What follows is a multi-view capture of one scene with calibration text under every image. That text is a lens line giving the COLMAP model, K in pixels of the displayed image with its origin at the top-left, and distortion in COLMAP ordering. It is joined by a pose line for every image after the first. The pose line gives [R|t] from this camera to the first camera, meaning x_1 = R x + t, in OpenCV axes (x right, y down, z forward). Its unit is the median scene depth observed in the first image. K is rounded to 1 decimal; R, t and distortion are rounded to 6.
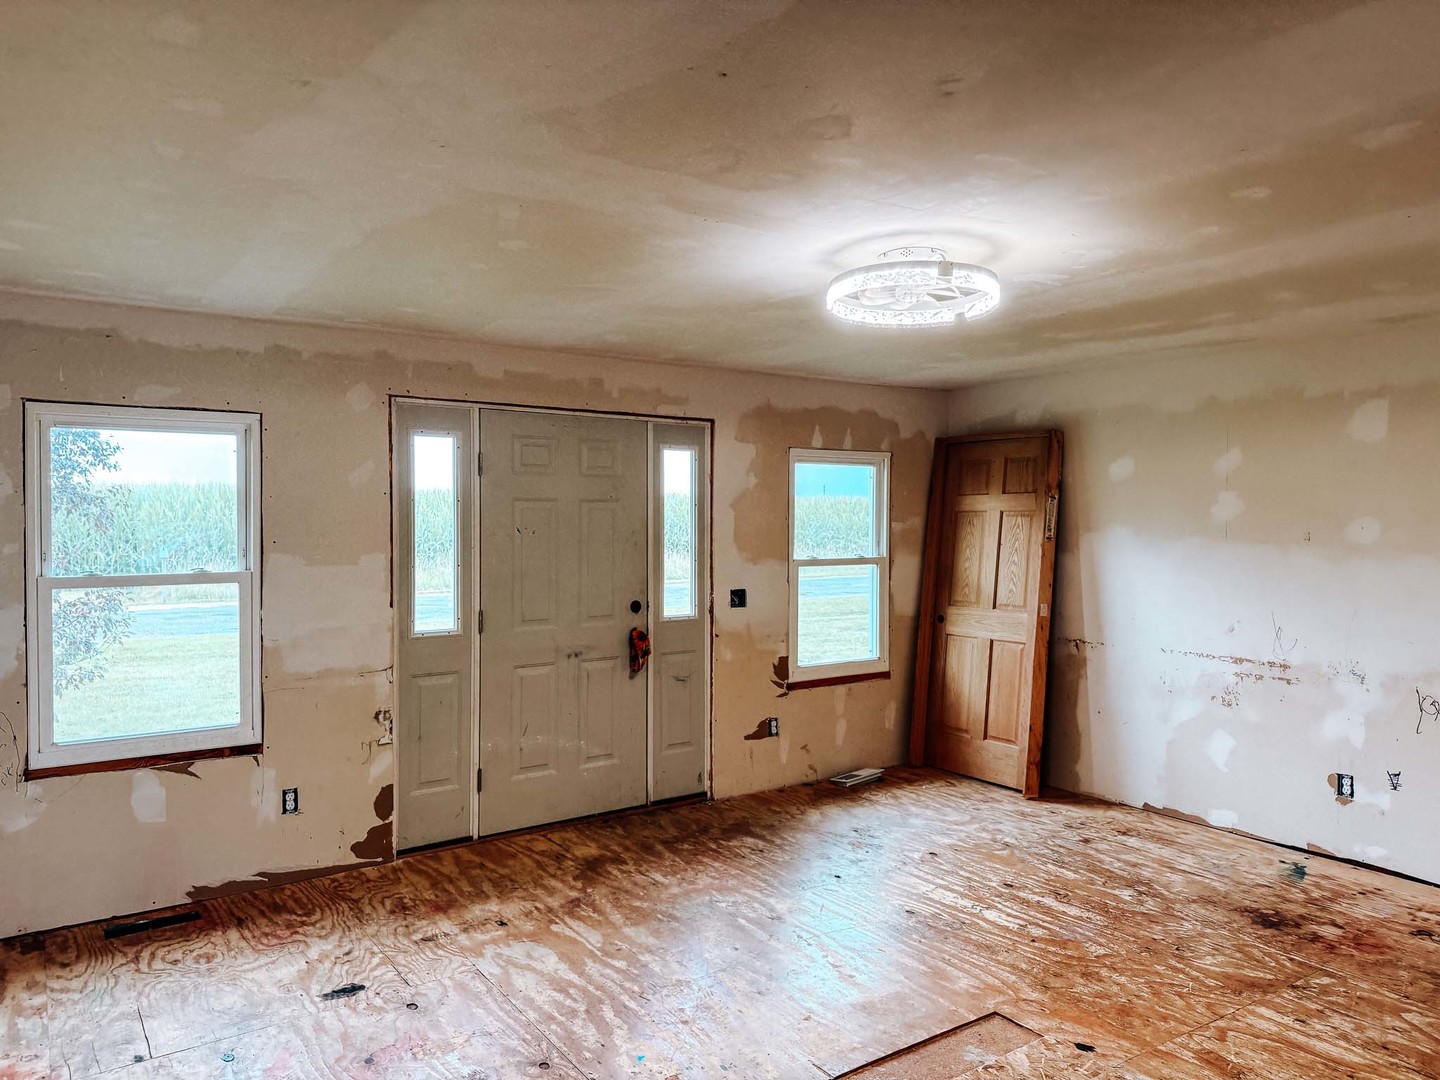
lens RADIAL K [[1016.9, 0, 722.2], [0, 1016.9, 524.0], [0, 0, 1]] dist [0.057984, -0.052561]
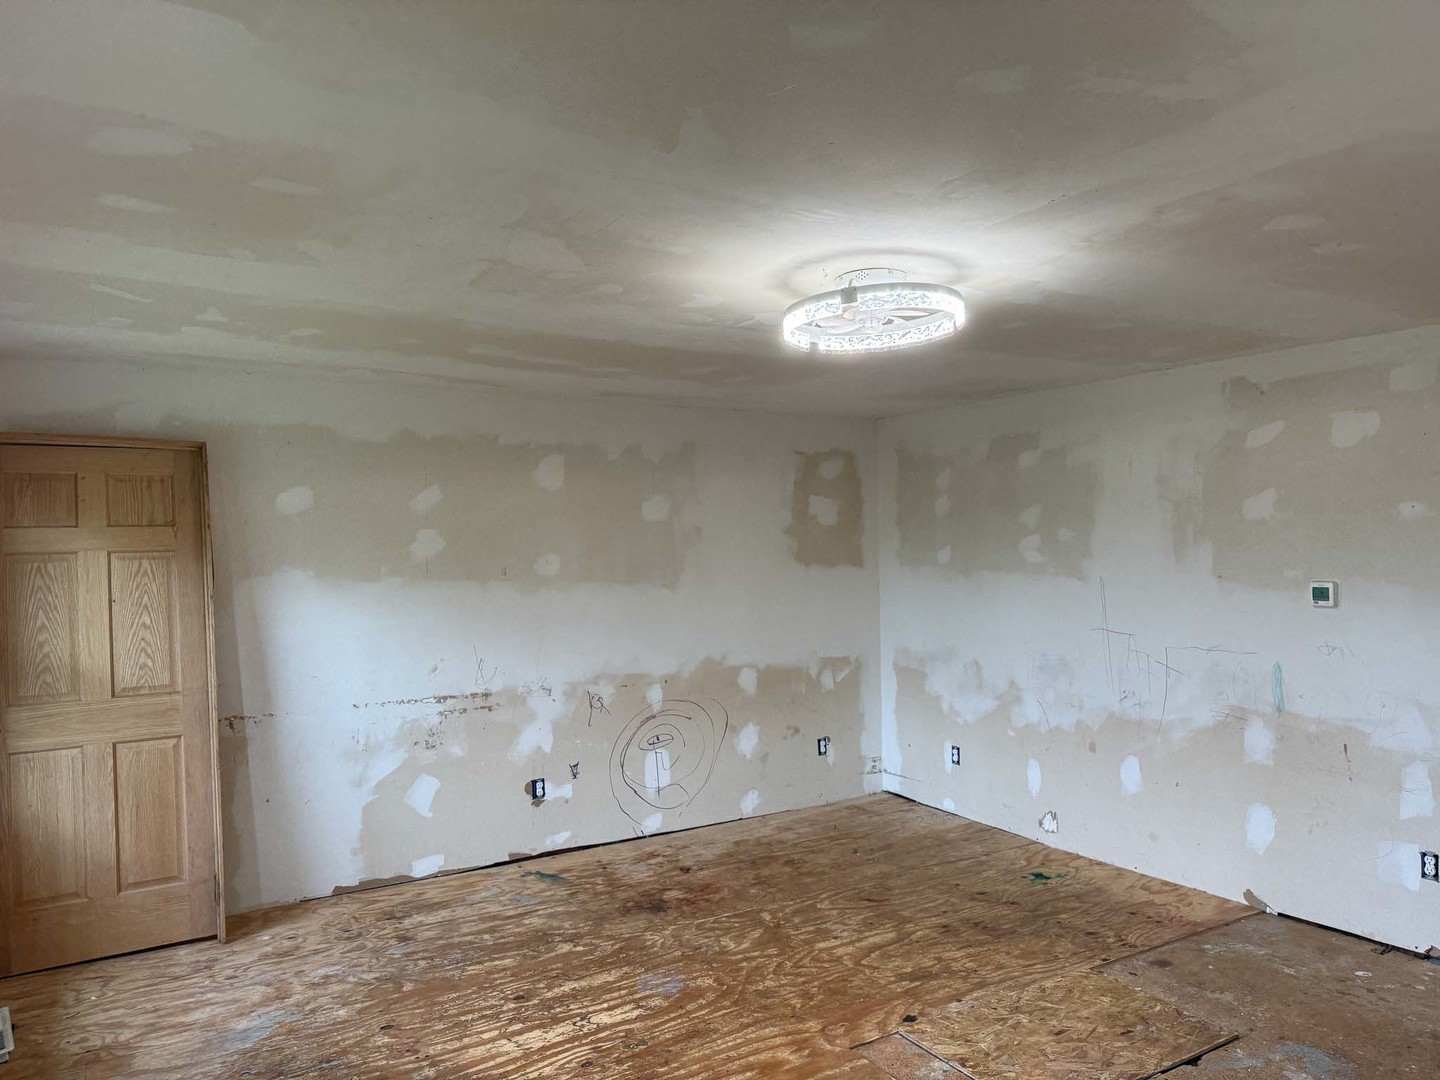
lens RADIAL K [[1016.9, 0, 711.1], [0, 1016.9, 538.5], [0, 0, 1]] dist [0.057984, -0.052561]
pose [[0.066787, 0.005288, 0.997753, -0.503577], [0.022367, 0.999727, -0.006796, -0.010897], [-0.997516, 0.022770, 0.066651, 0.720320]]
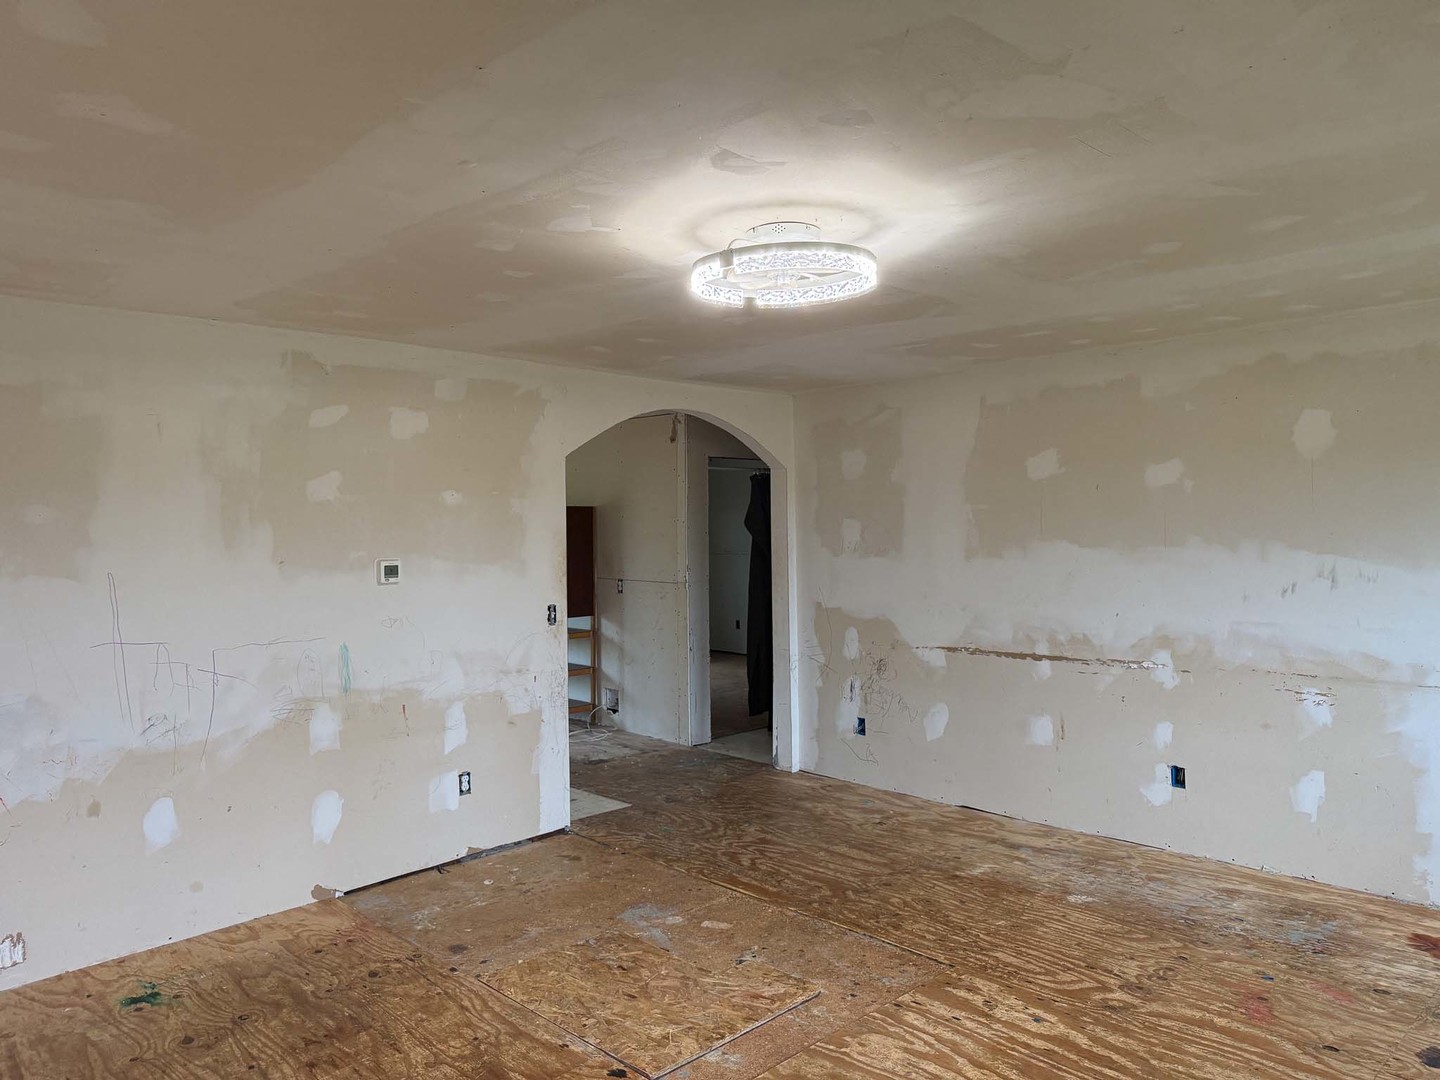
lens RADIAL K [[1016.9, 0, 720.8], [0, 1016.9, 528.7], [0, 0, 1]] dist [0.057984, -0.052561]
pose [[-0.986894, 0.015615, -0.160615, 0.259913], [0.013297, 0.999791, 0.015500, -0.008590], [0.160824, 0.013161, -0.986895, 1.246686]]
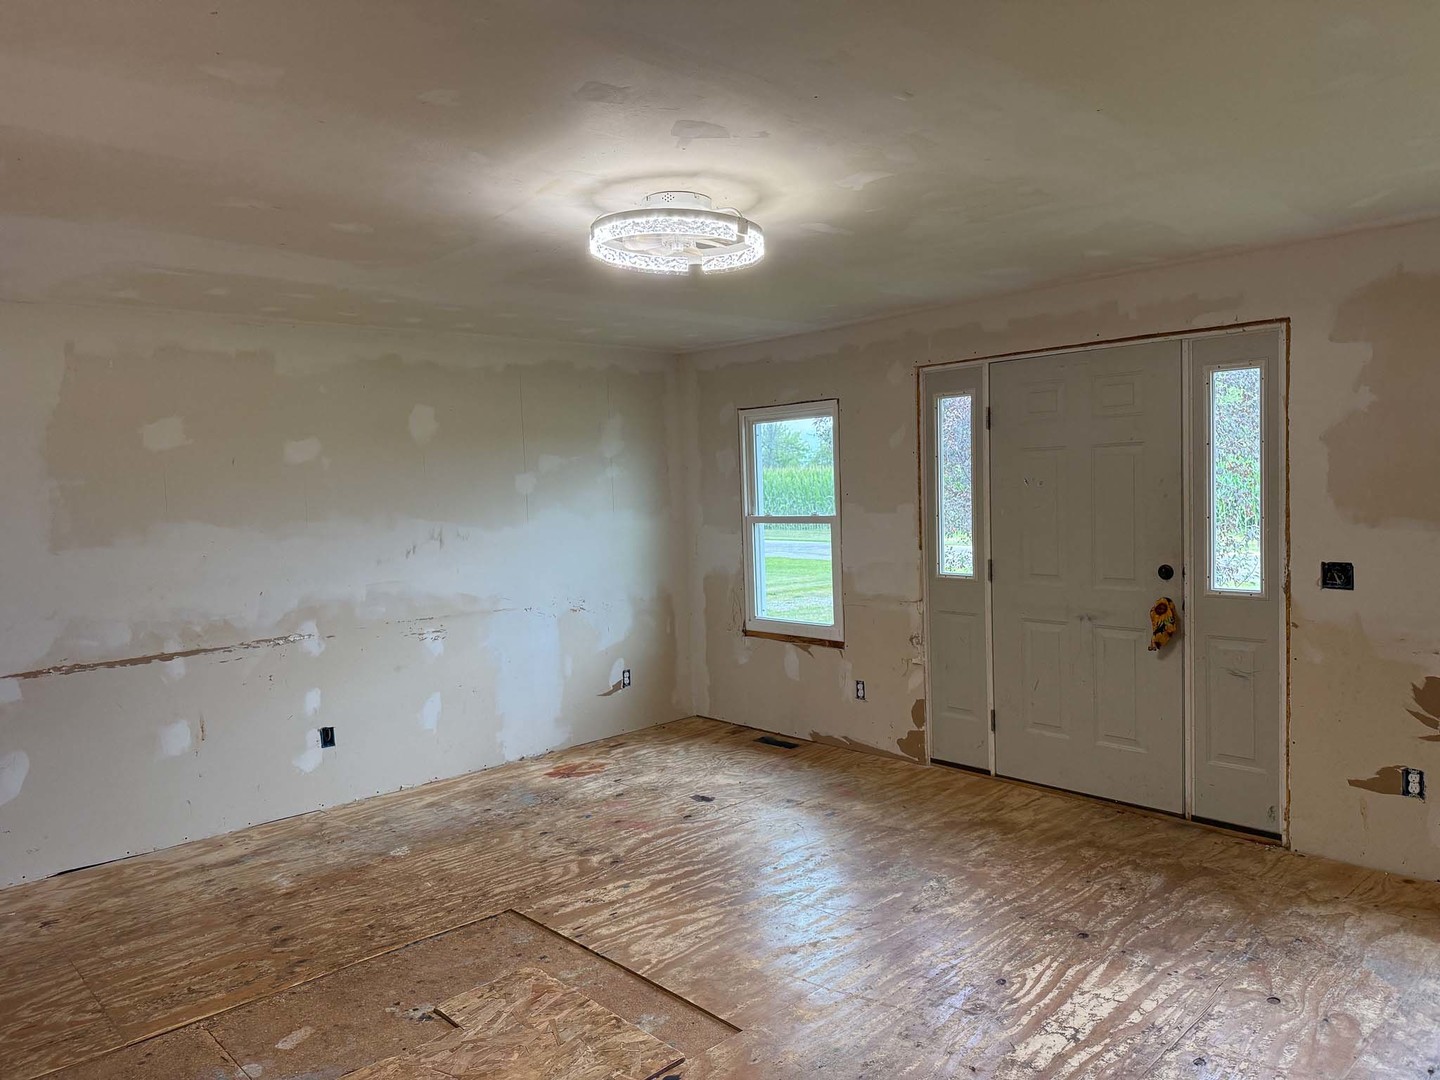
lens RADIAL K [[1016.9, 0, 718.6], [0, 1016.9, 541.5], [0, 0, 1]] dist [0.057984, -0.052561]
pose [[0.129563, 0.048809, -0.990369, 0.764836], [0.022787, 0.998377, 0.052185, 0.005923], [0.991309, -0.029329, 0.128240, 0.599448]]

- [INSTRUÇÕES DA TAREFA]
Retorne cada linha acima em que aparece a palavra "lens".

- [RESULTADO DO EXERCÍCIO]
What follows is a multi-view capture of one scene with calibration text under every image. That text is a lens line giving the COLMAP model, K in pixels of the displayed image with its origin at the top-left, and distortion in COLMAP ordering. It is joined by a pose line for every image after the first. The pose line gives [R|t] from this camera to the first camera, meaning x_1 = R x + t, in OpenCV axes (x right, y down, z forward). Its unit is the median scene depth observed in the first image. K is rounded to 1 decimal; R, t and distortion are rounded to 6.
lens RADIAL K [[1016.9, 0, 722.2], [0, 1016.9, 524.0], [0, 0, 1]] dist [0.057984, -0.052561]
lens RADIAL K [[1016.9, 0, 711.1], [0, 1016.9, 538.5], [0, 0, 1]] dist [0.057984, -0.052561]
lens RADIAL K [[1016.9, 0, 720.8], [0, 1016.9, 528.7], [0, 0, 1]] dist [0.057984, -0.052561]
lens RADIAL K [[1016.9, 0, 718.6], [0, 1016.9, 541.5], [0, 0, 1]] dist [0.057984, -0.052561]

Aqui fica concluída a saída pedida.